Acknowledging that Israel and the United States have disagreed as to the steps necessary to prevent Iran from gaining a nuclear weapon, Blinken said that “we may have our differences, but our bedrock security relationship is sacrosanct and it is stronger than ever. It is at the center of our minds when we sit at the negotiating table with Iran.”

He added that “there is not an inch of daylight between the US and Israel” regarding the “core strategic goal” of preventing a nuclear-armed Iran.

The deputy secretary spoke to the audience in place of Secretary of State John Kerry, who was originally supposed to address the annual convention, but was forced to cancel his appearance after he broke his thigh in a biking accident.

Blinken argued that Israel is safer now from a nuclear Iran than it was 18 months ago, before the Joint Plan of Action was implemented and Iran received partial sanctions relief.

As a result of the JPOA, Blinken asserted, “Iran has halted process on some aspects of its nuclear program and has rolled it back in certain ways.” International inspectors, he said, “have been able to verify that Iran is indeed living up to its commitments.”

He spoke out against the detractors of the potential deal, saying that “many concerns are simply misplaced and are more myth than fact,” listing among those the expiration or “sunset clause” for nuclear oversight.

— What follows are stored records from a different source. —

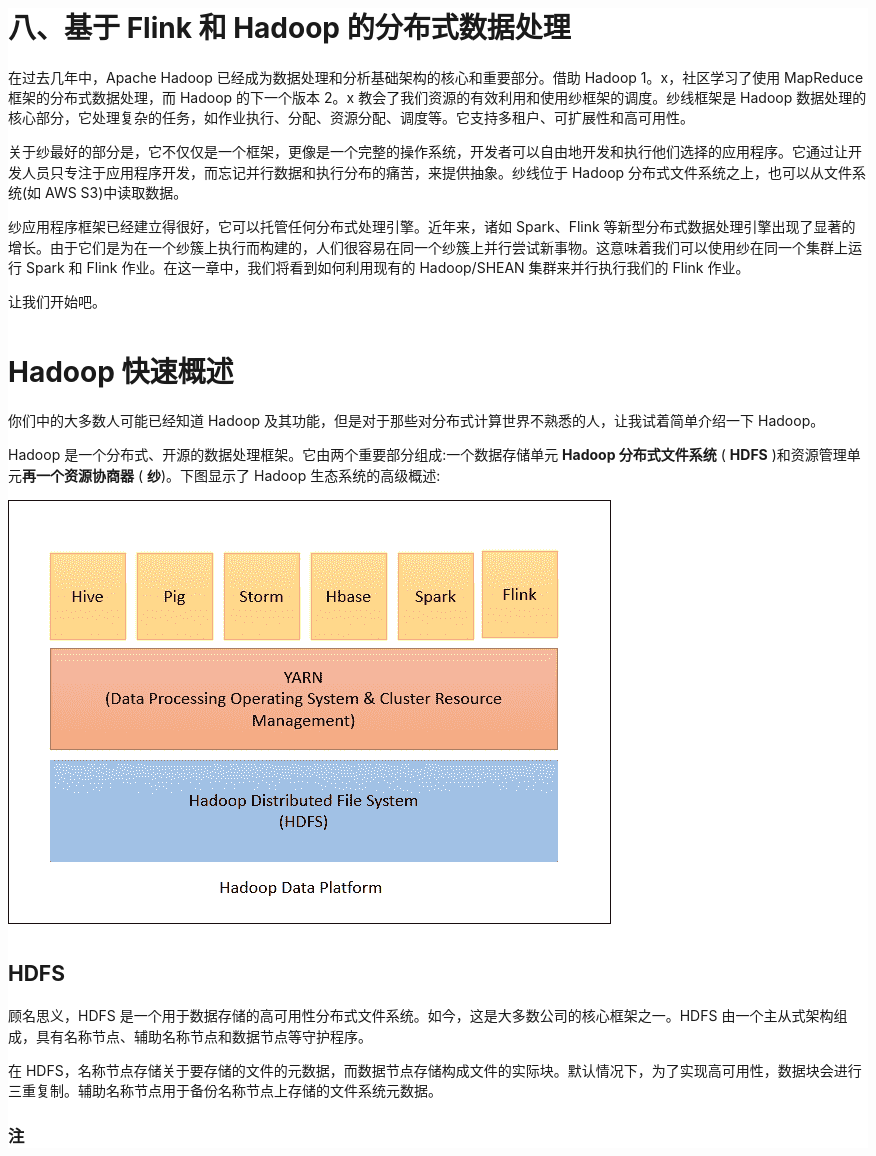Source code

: # 八、基于 Flink 和 Hadoop 的分布式数据处理

在过去几年中，Apache Hadoop 已经成为数据处理和分析基础架构的核心和重要部分。借助 Hadoop 1。x，社区学习了使用 MapReduce 框架的分布式数据处理，而 Hadoop 的下一个版本 2。x 教会了我们资源的有效利用和使用纱框架的调度。纱线框架是 Hadoop 数据处理的核心部分，它处理复杂的任务，如作业执行、分配、资源分配、调度等。它支持多租户、可扩展性和高可用性。

关于纱最好的部分是，它不仅仅是一个框架，更像是一个完整的操作系统，开发者可以自由地开发和执行他们选择的应用程序。它通过让开发人员只专注于应用程序开发，而忘记并行数据和执行分布的痛苦，来提供抽象。纱线位于 Hadoop 分布式文件系统之上，也可以从文件系统(如 AWS S3)中读取数据。

纱应用程序框架已经建立得很好，它可以托管任何分布式处理引擎。近年来，诸如 Spark、Flink 等新型分布式数据处理引擎出现了显著的增长。由于它们是为在一个纱簇上执行而构建的，人们很容易在同一个纱簇上并行尝试新事物。这意味着我们可以使用纱在同一个集群上运行 Spark 和 Flink 作业。在这一章中，我们将看到如何利用现有的 Hadoop/SHEAN 集群来并行执行我们的 Flink 作业。

让我们开始吧。

# Hadoop 快速概述

你们中的大多数人可能已经知道 Hadoop 及其功能，但是对于那些对分布式计算世界不熟悉的人，让我试着简单介绍一下 Hadoop。

Hadoop 是一个分布式、开源的数据处理框架。它由两个重要部分组成:一个数据存储单元 **Hadoop 分布式文件系统** ( **HDFS** )和资源管理单元**再一个资源协商器** ( **纱**)。下图显示了 Hadoop 生态系统的高级概述:

![Quick overview of Hadoop](img/image_08_001.jpg)

## HDFS

顾名思义，HDFS 是一个用于数据存储的高可用性分布式文件系统。如今，这是大多数公司的核心框架之一。HDFS 由一个主从式架构组成，具有名称节点、辅助名称节点和数据节点等守护程序。

在 HDFS，名称节点存储关于要存储的文件的元数据，而数据节点存储构成文件的实际块。默认情况下，为了实现高可用性，数据块会进行三重复制。辅助名称节点用于备份名称节点上存储的文件系统元数据。

### 注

“The deal will not expire and there will not be a so-called sunset,” Blinken stressed, explaining that the monitoring of nuclear access and protocols and Iran’s obligations to uphold all of the terms of the Non-Proliferation Treaty would remain in perpetuity.

In contrast, he warned, “if we don’t get a deal, the provisions of the Joint Plan of Action will sunset immediately.”

Blinken argued that “there is simply no better option for preventing Iran from obtaining the material for a nuclear bomb” than the current course of action taken by the P5+1 negotiating states.